Engaging Opportunity Youth with Cultural Intelligence

Friday, June 4, 2021, 9:00 AM-4:00 PM                                                                           
Engaging Opportunity Youth with Cultural Intelligence
Ronald Bernard Waddell, Jr.

Research shows that youth join gangs for protection, excitement, respect, money, or because
a friend is in a gang. Youth are at higher risk of joining a gang if they engage in delinquent behaviors are aggressive or violent, have multiple transitions in caretakers, have problems at school, associate with other gang-involved youth, or live in communities where they feel threatened and where a high percentage of youth engage in problem behavior.  There has been a movement to change the narrative about this group of young people from “at-risk” to “opportunity youth.”  These youth are in most need of our behavioral and mental health services but remain some of the most underserved.  

This training will address various contemporary issues that create a disconnect between these opportunity youth and behavioral health professionals.  These include:

  • The connection between Adverse Childhood Experiences and Adverse Community Experiences.

  • The connection between trauma and substance use disorder with-in the context of

  • Why opportunity youth are less likely to engage voluntarily with mental and behavioral health services.
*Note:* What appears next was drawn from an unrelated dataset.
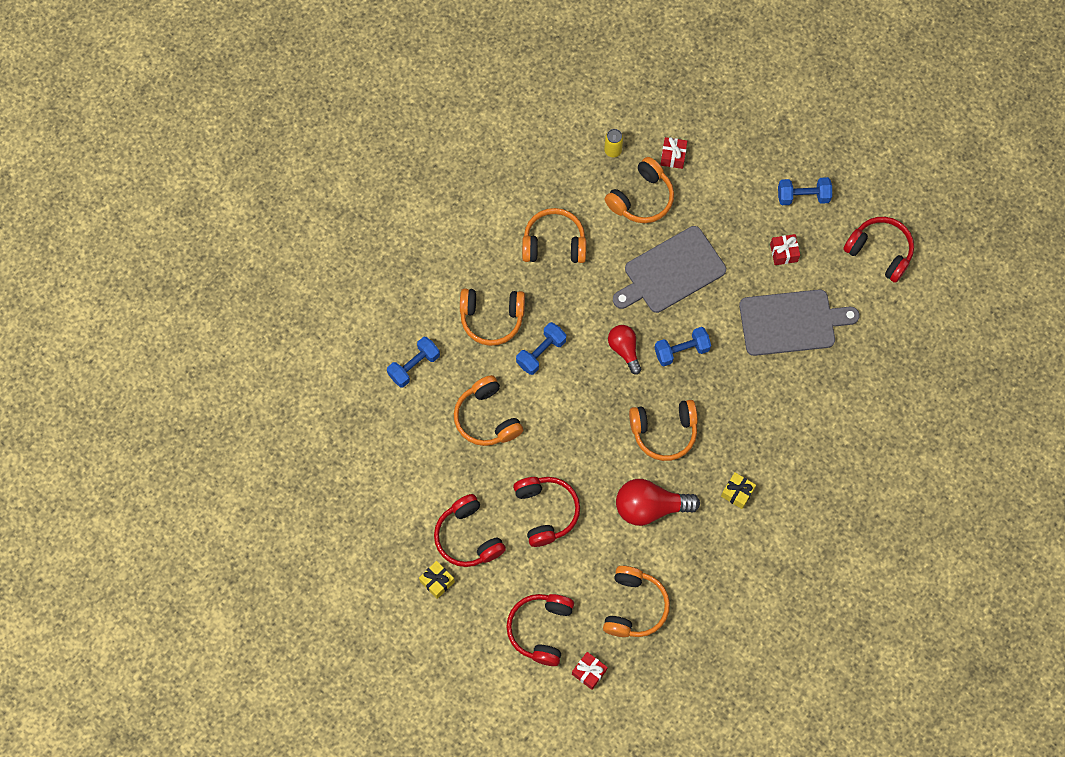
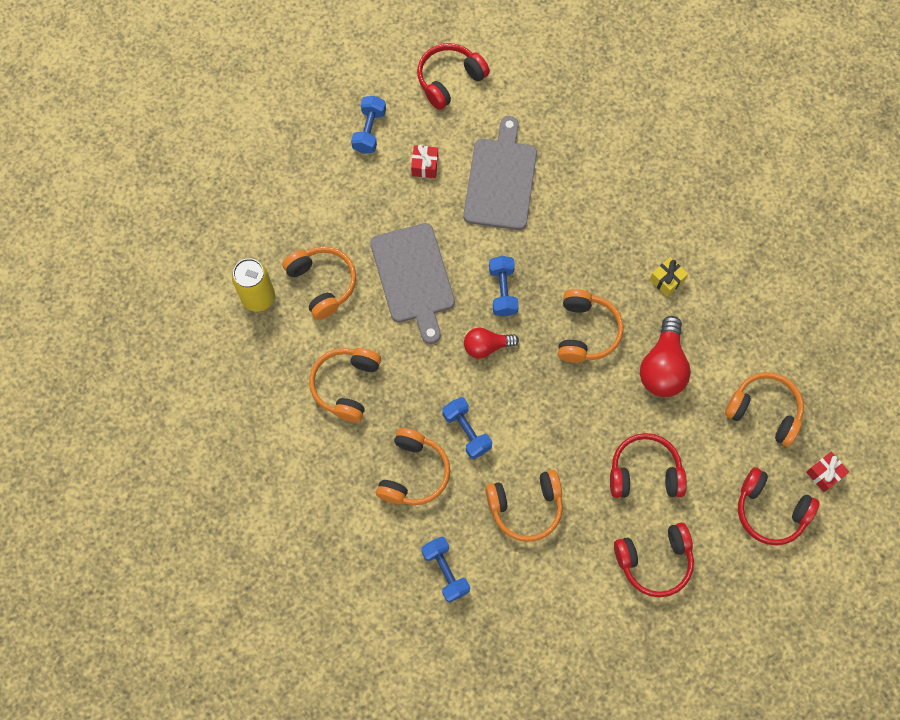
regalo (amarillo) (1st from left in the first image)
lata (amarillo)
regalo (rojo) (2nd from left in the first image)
This workshop will use research and real-life experiences to enhance your practice by providing key concepts in understanding opportunity youth involved in gang culture.  While many of the strategies we've learned are useful, utilizing these techniques without adaptation can create unintended dissonance between the professional and the client.  Understanding the intersectionality of social determinants of health, gender, race, and age are critical components in building a successful therapeutic relationship with these particular clients.    
Following this training, the participants will be able to:

  • Define opportunity youth

  • Identify key components of gang culture                                        

  • Identify how the effects of Adverse Community Experiences impact Adverse Childhood Experiences

  • Identify areas where the “traditional therapeutic model” creates barriers when treating this population           

  • Describe the need for adapting evidenced-based models to treat opportunity youth. 

Ronald Bernard Waddell, Jr. is a homeless orphan turned social activist, entrepreneur, and philanthropist.  He is the founder of Legendary Legacies Inc. a non-profit organization with a mission to equip young men, ages 17-24, with the tools to maximize their potential. LL has a focus on working with individuals that local police have identified as “proven risk” or “impact players.” These individuals are substantially gang-involved. He is a certified transformational life coach through the Association for Christian Character Development, a certified Gang Specialist through The National Gang Crime and Research Center and a Certified Youth Mental Health Specialist. He is a Certified Recovery Coach and holds a certificate in Non-Profit Management and Leadership from Boston University. He has completed and co-facilitated multiple re-entry groups inside MA Houses of Corrections. He recently completed the Black Addiction Counselor Education program through BSAS and is a candidate for his LADC I.  He presents at local, state, and national state events and speaks passionately and eloquently about issues affecting marginalized communities, specifically young men of color.  In his downtime, he enjoys reading, hiking, cooking, and poetry. He lives in Worcester, MA, with his two sons, Joshua, age 8, and Isaiah, age 6.